[[ Data supplied, beginning ]]
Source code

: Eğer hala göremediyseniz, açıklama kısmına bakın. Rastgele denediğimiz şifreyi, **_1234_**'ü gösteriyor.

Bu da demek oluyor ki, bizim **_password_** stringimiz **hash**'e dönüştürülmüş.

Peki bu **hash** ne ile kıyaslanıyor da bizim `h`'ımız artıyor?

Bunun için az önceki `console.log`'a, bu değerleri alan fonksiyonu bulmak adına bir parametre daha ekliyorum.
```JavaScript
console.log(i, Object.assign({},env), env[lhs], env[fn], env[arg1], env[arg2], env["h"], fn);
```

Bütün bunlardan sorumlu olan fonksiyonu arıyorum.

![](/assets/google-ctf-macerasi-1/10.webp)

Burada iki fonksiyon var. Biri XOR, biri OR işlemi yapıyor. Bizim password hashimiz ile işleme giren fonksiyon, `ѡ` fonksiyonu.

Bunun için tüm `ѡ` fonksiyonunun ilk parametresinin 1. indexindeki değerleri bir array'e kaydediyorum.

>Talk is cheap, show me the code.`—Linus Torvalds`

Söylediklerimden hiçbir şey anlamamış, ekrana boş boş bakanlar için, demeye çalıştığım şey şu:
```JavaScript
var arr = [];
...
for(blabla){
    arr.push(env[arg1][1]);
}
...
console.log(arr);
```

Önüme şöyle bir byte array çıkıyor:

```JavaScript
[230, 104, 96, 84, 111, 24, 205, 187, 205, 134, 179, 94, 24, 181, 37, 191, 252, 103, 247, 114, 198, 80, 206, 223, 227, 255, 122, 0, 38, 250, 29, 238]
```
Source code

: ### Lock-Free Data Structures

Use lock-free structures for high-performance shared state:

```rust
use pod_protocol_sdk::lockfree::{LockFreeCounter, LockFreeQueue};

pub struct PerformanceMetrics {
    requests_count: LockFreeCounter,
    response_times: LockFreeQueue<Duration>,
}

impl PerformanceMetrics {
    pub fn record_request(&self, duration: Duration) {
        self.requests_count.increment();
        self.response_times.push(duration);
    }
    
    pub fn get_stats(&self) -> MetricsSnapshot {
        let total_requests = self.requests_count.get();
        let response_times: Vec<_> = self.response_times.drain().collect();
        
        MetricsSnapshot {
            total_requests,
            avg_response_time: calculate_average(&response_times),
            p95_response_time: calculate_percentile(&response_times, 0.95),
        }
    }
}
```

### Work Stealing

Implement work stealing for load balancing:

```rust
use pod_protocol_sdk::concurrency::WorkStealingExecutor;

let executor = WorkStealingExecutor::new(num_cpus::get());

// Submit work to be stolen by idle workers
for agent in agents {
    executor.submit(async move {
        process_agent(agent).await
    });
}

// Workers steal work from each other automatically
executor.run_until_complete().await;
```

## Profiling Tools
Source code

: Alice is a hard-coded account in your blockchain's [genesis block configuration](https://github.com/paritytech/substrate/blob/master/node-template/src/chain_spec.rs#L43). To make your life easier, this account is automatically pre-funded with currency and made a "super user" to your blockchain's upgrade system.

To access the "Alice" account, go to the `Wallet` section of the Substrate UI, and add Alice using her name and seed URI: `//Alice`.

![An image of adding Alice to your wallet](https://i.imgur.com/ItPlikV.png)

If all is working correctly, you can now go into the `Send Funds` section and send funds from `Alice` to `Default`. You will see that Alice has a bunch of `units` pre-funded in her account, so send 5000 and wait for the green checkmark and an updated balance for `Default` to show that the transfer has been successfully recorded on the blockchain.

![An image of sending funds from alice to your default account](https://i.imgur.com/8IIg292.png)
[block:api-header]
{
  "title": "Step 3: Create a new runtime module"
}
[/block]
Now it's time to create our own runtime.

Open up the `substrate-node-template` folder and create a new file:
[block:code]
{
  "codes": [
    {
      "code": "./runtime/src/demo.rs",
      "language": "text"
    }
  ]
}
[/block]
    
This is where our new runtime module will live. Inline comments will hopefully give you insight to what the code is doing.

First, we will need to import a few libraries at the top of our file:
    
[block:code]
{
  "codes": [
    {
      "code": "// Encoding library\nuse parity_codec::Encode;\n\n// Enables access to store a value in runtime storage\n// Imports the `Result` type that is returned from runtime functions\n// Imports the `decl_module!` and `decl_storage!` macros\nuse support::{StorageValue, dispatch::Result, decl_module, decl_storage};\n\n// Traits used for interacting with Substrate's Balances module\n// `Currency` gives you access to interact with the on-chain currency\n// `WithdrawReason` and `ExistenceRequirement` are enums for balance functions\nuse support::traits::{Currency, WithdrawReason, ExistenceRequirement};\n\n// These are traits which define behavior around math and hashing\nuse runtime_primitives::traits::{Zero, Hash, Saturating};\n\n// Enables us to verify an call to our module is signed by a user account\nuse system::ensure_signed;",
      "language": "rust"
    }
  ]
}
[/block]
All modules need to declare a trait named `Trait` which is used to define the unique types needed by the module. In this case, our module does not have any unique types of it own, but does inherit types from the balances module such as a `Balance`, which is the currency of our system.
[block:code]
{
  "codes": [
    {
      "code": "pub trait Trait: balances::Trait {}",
[[ Data supplied, end ]]
• _Task statement_: Every line of the material that holds "will" should be copied out as the answer.

• _Exercise solution_:
If all is working correctly, you can now go into the `Send Funds` section and send funds from `Alice` to `Default`. You will see that Alice has a bunch of `units` pre-funded in her account, so send 5000 and wait for the green checkmark and an updated balance for `Default` to show that the transfer has been successfully recorded on the blockchain.
This is where our new runtime module will live. Inline comments will hopefully give you insight to what the code is doing.
First, we will need to import a few libraries at the top of our file:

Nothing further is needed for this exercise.